While their focus was on comedy and politics, Jason and Tim also had some moments in which they encountered the kindness and hospitality of Iranians.

"I had just spent this great evening with this family. And they were exactly like an American family. Same customs, same sort of sense of family. And then at the end, we kind of all went for a walk and went to this playground - where it was the most bucolic, beautiful scene you've ever seen.," Jones said. "There was a father actually teaching his kid how to walk. There was a woman in full chador on a see-saw with a little girl. And it was this brilliant moment, where tears came to my eyes. When I hear the war drum to bomb these people, I go, 'You're out of your mind. What is your problem? Why on earth would you think these people are out to get you? Because they're really just about something that we're about - which is having a safe, happy, prosperous life.'"

The total election fall out was a shock to Tim and Jason. They found it challenging taking a comedic approach during a serious and worrisome time.

"What we're equipped to do primarily is comedy; yes, there's content at the heart of it. But this definitely crossed over the line into some things that were not so funny," Greenberg says, "Events just sort of spun beyond our control. It was a little uncomfortable to suddenly be in a very serious place and still try to do comedy. When we went out there, you know everything looked like it was going to be a little bit easier."

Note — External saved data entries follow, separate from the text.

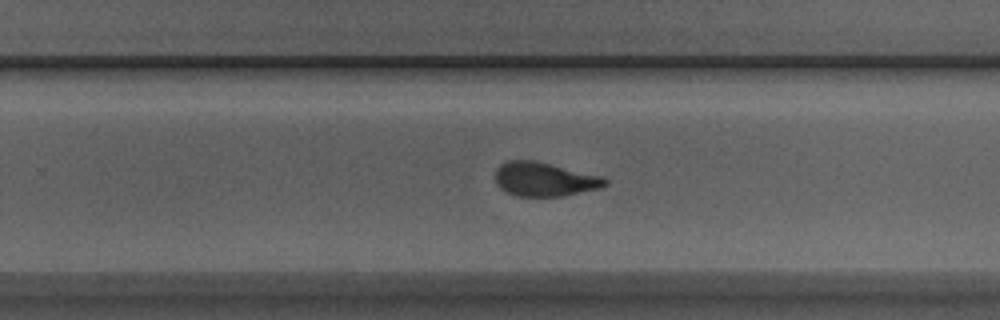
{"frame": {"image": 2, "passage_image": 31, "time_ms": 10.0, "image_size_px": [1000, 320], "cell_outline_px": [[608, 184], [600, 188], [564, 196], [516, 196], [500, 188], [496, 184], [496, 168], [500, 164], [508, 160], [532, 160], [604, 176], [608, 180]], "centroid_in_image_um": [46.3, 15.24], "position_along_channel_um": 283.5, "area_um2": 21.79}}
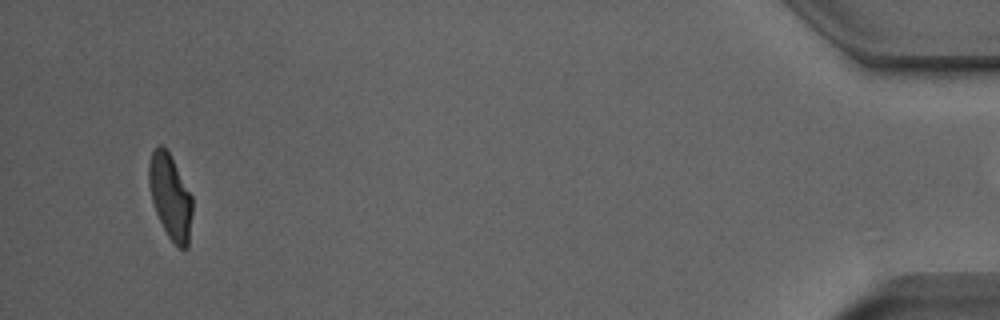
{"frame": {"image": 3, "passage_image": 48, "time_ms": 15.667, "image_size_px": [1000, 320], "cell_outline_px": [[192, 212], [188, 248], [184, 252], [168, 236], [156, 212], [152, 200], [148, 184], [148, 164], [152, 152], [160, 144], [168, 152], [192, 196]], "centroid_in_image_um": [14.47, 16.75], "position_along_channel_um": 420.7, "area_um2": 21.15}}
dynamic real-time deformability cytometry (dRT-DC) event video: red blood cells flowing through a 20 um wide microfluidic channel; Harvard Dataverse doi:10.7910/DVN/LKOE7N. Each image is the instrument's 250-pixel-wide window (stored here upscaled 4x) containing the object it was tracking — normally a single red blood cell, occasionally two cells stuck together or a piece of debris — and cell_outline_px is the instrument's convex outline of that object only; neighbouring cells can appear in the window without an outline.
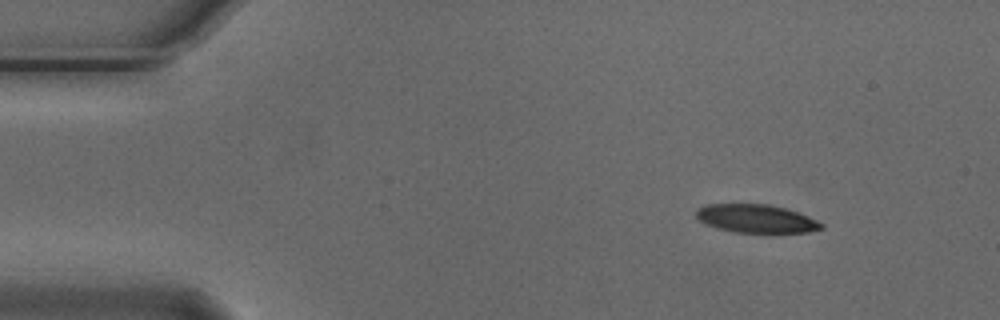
{"species": "Egyptian fruit bat (a non-hibernating species)", "species_latin": "Rousettus aegyptiacus", "temperature_condition": "cold", "stored_images_in_passage": 3, "camera_frame_rate_fps": 3000, "um_per_image_px": 0.085, "animal": {"sex": "male"}, "frame": {"image": 1, "passage_image": 1, "time_ms": 0.0, "image_size_px": [1000, 320], "cell_outline_px": [[824, 228], [808, 232], [732, 232], [716, 228], [700, 220], [696, 216], [696, 208], [708, 204], [768, 204], [784, 208], [808, 216], [824, 224]], "centroid_in_image_um": [64.26, 18.58], "position_along_channel_um": 20.7, "area_um2": 20.46}}
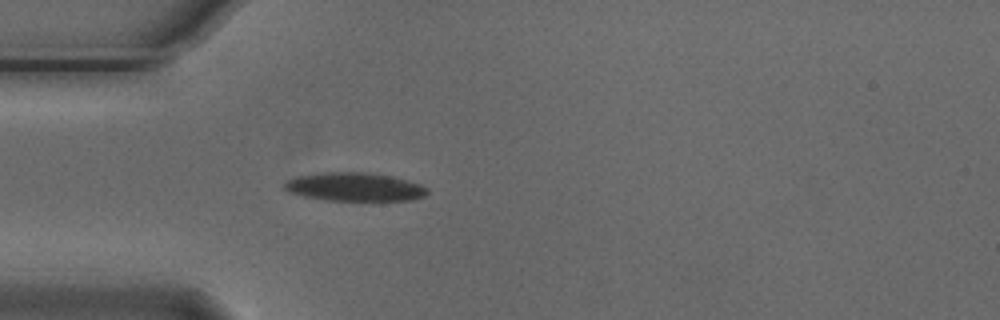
{"frame": {"image": 2, "passage_image": 3, "time_ms": 0.667, "image_size_px": [1000, 320], "cell_outline_px": [[428, 192], [424, 196], [412, 200], [324, 200], [304, 196], [288, 192], [284, 188], [284, 180], [296, 176], [324, 172], [364, 172], [392, 176], [408, 180], [420, 184], [428, 188]], "centroid_in_image_um": [30.12, 15.88], "position_along_channel_um": 54.9, "area_um2": 23.81}}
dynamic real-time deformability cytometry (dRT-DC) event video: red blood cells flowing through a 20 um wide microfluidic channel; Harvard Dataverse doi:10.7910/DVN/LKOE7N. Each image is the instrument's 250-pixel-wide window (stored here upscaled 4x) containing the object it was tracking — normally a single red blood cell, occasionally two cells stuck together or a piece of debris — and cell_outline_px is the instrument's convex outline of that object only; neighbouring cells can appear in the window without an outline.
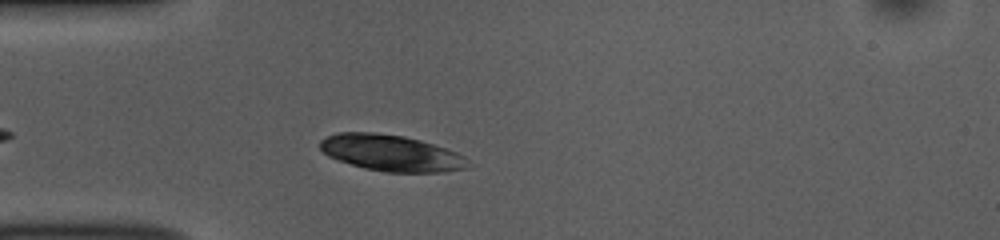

Despite years of isolation between Iran and America, a comedy program was able to break some stereotypes by showing Iranians in a gracious, comedic, intelligent light. This duo is also hoping to send a message to all Iranians - particularly the ones they met during their trip.

"Thank you for being such gracious hosts. Thanks for opening your homes and your libraries, your schools and coffee shops and letting me in - and letting me do anything. It was truly some of the most accommodating people I've ever met in my life, over there. And I hope everyone stays safe. And I hope things work out cause clearly right now it's a terrible time," Jones said.